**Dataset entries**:
+ + + + + + +
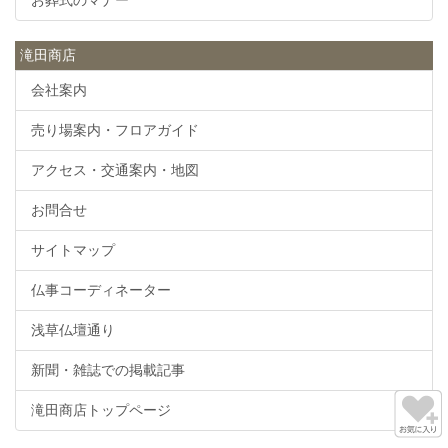
滝田商店
会社案内
売り場案内・フロアガイド
アクセス・交通案内・地図
お問合せ
サイトマップ
仏事コーディネーター
浅草仏壇通り
新聞・雑誌での掲載記事
滝田商店トップページ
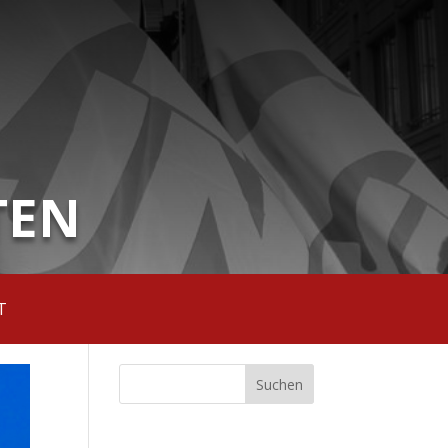
TEN
T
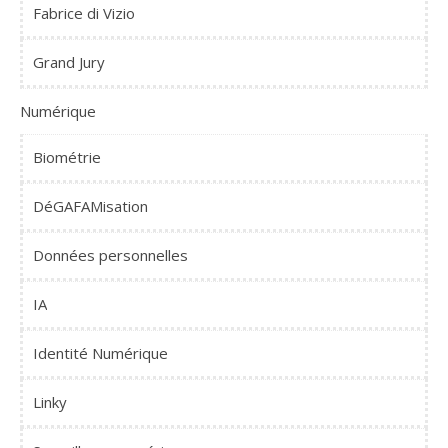
Fabrice di Vizio
Grand Jury
Numérique
Biométrie
DéGAFAMisation
Données personnelles
IA
Identité Numérique
Linky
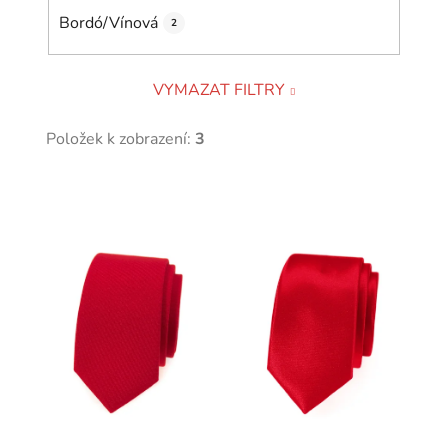
Bordó/Vínová
2
VYMAZAT FILTRY
Položek k zobrazení:
3
V
ý
p
i
s
p
r
o
d
u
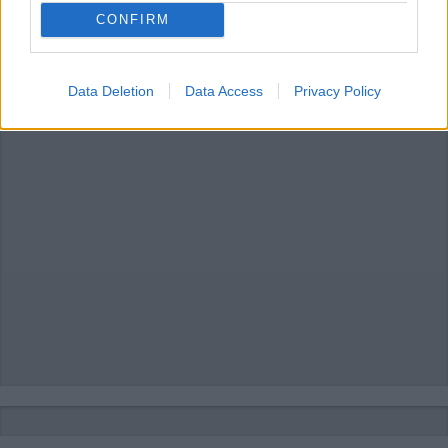
CONFIRM
LEGGI GLI ALTRI ARTICOLI DI
LOMBARDIA
Data Deletion
Data Access
Privacy Policy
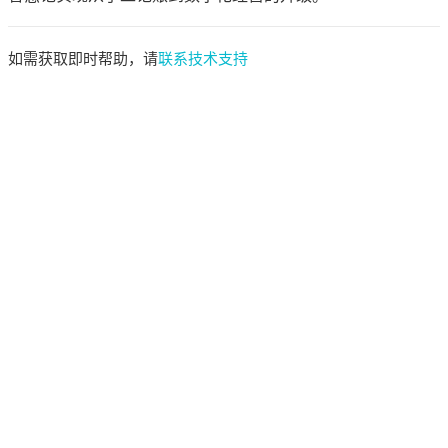
如需获取即时帮助，请
联系技术支持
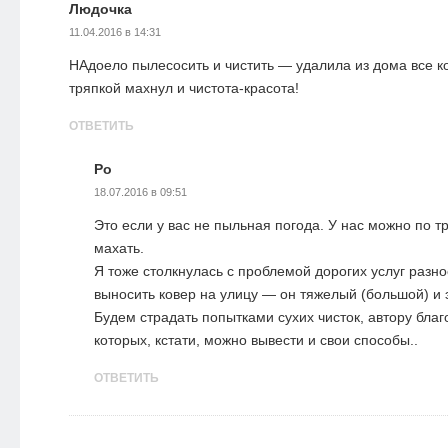
Людочка
11.04.2016 в 14:31
НАдоело пылесосить и чистить — удалила из дома все к
тряпкой махнул и чистота-красота!
ОТВЕТИТЬ
Ро
18.07.2016 в 09:51
Это если у вас не пыльная погода. У нас можно по тр
махать.
Я тоже столкнулась с проблемой дорогих услуг разно
выносить ковер на улицу — он тяжелый (большой) и 
Будем страдать попытками сухих чисток, автору благ
которых, кстати, можно вывести и свои способы..
ОТВЕТИТЬ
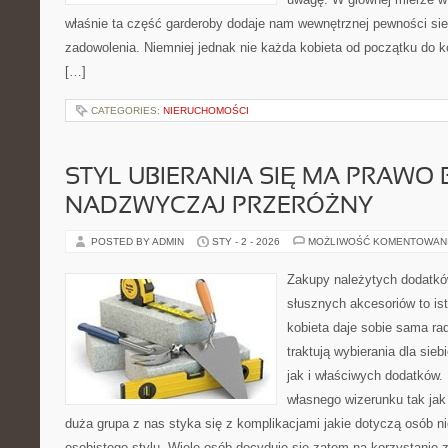
właśnie ta część garderoby dodaje nam wewnętrznej pewności sieb
zadowolenia. Niemniej jednak nie każda kobieta od początku do k
[…]
CATEGORIES:
NIERUCHOMOŚCI
STYL UBIERANIA SIĘ MA PRAWO 
NADZWYCZAJ PRZERÓŻNY
POSTED BY ADMIN
STY - 2 - 2026
MOŻLIWOŚĆ KOMENTOWAN
Zakupy należytych dodatk
słusznych akcesoriów to is
kobieta daje sobie sama rad
traktują wybierania dla sieb
jak i właściwych dodatków
własnego wizerunku tak jak
duża grupa z nas styka się z komplikacjami jakie dotyczą osób 
osobistego stylu. Wiele osób decyduje się zatem na korzystanie 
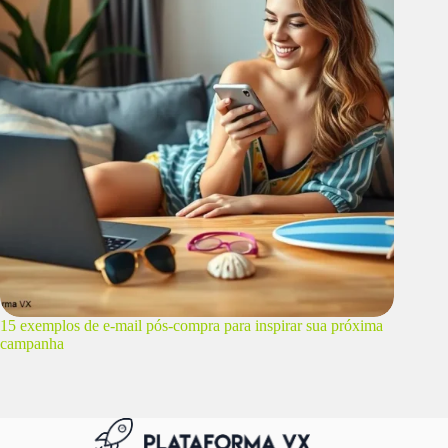
15 exemplos de e-mail pós-compra para inspirar sua próxima
campanha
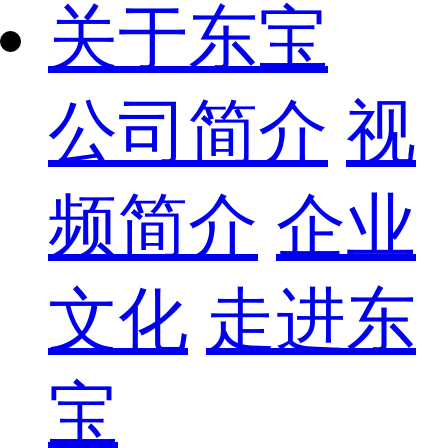
关于东宝
公司简介
视
频简介
企业
文化
走进东
宝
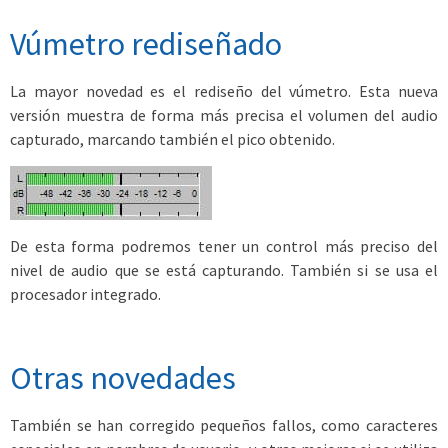
Vúmetro rediseñado
La mayor novedad es el rediseño del vúmetro. Esta nueva
versión muestra de forma más precisa el volumen del audio
capturado, marcando también el pico obtenido.
De esta forma podremos tener un control más preciso del
nivel de audio que se está capturando. También si se usa el
procesador integrado.
Otras novedades
También se han corregido pequeños fallos, como caracteres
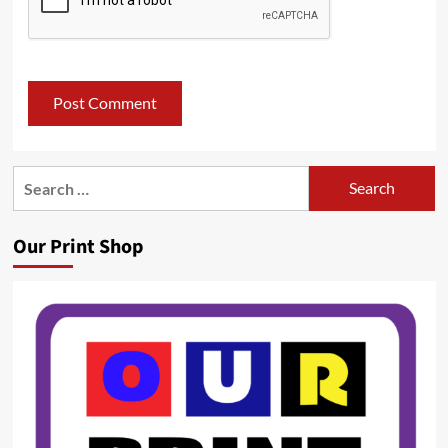
Search
for:
Our Print Shop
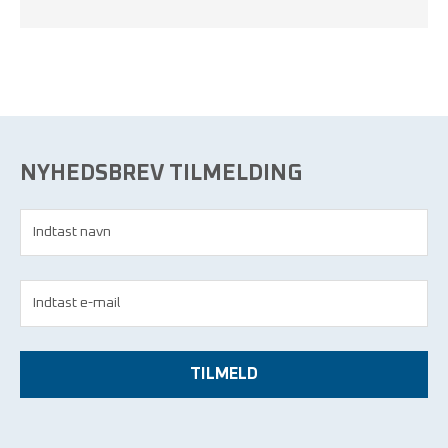
NYHEDSBREV TILMELDING
TILMELD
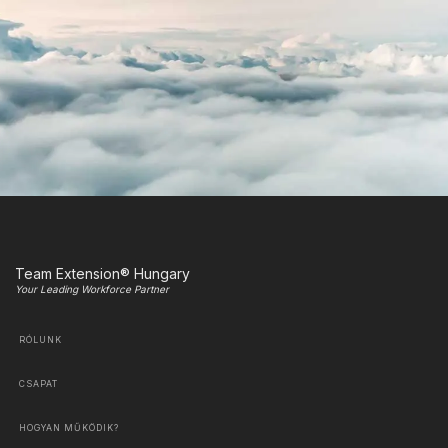
Team Extension® Hungary
Your Leading Workforce Partner
RÓLUNK
CSAPAT
HOGYAN MŰKÖDIK?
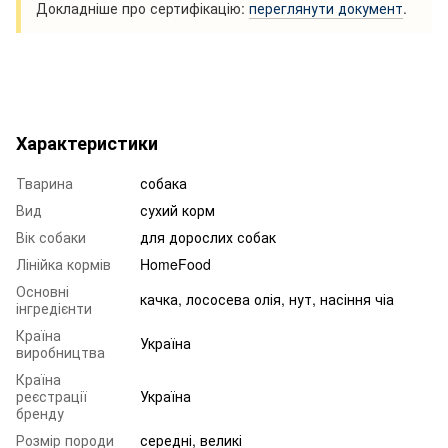
Докладніше про сертифікацію:
переглянути документ
.
Характеристики
Тварина
собака
Вид
сухий корм
Вік собаки
для дорослих собак
Лінійка кормів
HomeFood
Основні
качка, лососева олія, нут, насіння чіа
інгредієнти
Країна
Україна
виробництва
Країна
реєстрації
Україна
бренду
Розмір породи
середні, великі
+ + + + + + +
**Task goal**: Copy every line of text in the listing above verbatim, omitting the pictures from your answer.

**Worked solution**:
滝田商店
会社案内
売り場案内・フロアガイド
アクセス・交通案内・地図
お問合せ
サイトマップ
仏事コーディネーター
浅草仏壇通り
新聞・雑誌での掲載記事
滝田商店トップページ
TEN
T
Fabrice di Vizio
Grand Jury
Numérique
Biométrie
DéGAFAMisation
Données personnelles
IA
Identité Numérique
Linky
Bordó/Vínová
2
VYMAZAT FILTRY
Položek k zobrazení:
3
V
ý
p
i
s
p
r
o
d
u
CONFIRM
LEGGI GLI ALTRI ARTICOLI DI
LOMBARDIA
Data Deletion
Data Access
Privacy Policy
如需获取即时帮助，请
联系技术支持
Людочка
11.04.2016 в 14:31
НАдоело пылесосить и чистить — удалила из дома все к
тряпкой махнул и чистота-красота!
ОТВЕТИТЬ
Ро
18.07.2016 в 09:51
Это если у вас не пыльная погода. У нас можно по тр
махать.
Я тоже столкнулась с проблемой дорогих услуг разно
выносить ковер на улицу — он тяжелый (большой) и 
Будем страдать попытками сухих чисток, автору благ
которых, кстати, можно вывести и свои способы..
ОТВЕТИТЬ
właśnie ta część garderoby dodaje nam wewnętrznej pewności sieb
zadowolenia. Niemniej jednak nie każda kobieta od początku do k
[…]
CATEGORIES:
NIERUCHOMOŚCI
STYL UBIERANIA SIĘ MA PRAWO 
NADZWYCZAJ PRZERÓŻNY
POSTED BY ADMIN
STY - 2 - 2026
MOŻLIWOŚĆ KOMENTOWAN
Zakupy należytych dodatk
słusznych akcesoriów to is
kobieta daje sobie sama rad
traktują wybierania dla sieb
jak i właściwych dodatków
własnego wizerunku tak jak
duża grupa z nas styka się z komplikacjami jakie dotyczą osób 
osobistego stylu. Wiele osób decyduje się zatem na korzystanie 
15 exemplos de e-mail pós-compra para inspirar sua próxima
campanha
关于东宝
公司简介
视
频简介
企业
文化
走进东
宝
Vúmetro rediseñado
La mayor novedad es el rediseño del vúmetro. Esta nueva
versión muestra de forma más precisa el volumen del audio
capturado, marcando también el pico obtenido.
De esta forma podremos tener un control más preciso del
nivel de audio que se está capturando. También si se usa el
procesador integrado.
Otras novedades
También se han corregido pequeños fallos, como caracteres
Search
for:
Our Print Shop
NYHEDSBREV TILMELDING
TILMELD
Team Extension® Hungary
Your Leading Workforce Partner
RÓLUNK
CSAPAT
HOGYAN MŰKÖDIK?
Докладніше про сертифікацію:
переглянути документ
.
Характеристики
Тварина
собака
Вид
сухий корм
Вік собаки
для дорослих собак
Лінійка кормів
HomeFood
Основні
качка, лососева олія, нут, насіння чіа
інгредієнти
Країна
Україна
виробництва
Країна
реєстрації
Україна
бренду
Розмір породи
середні, великі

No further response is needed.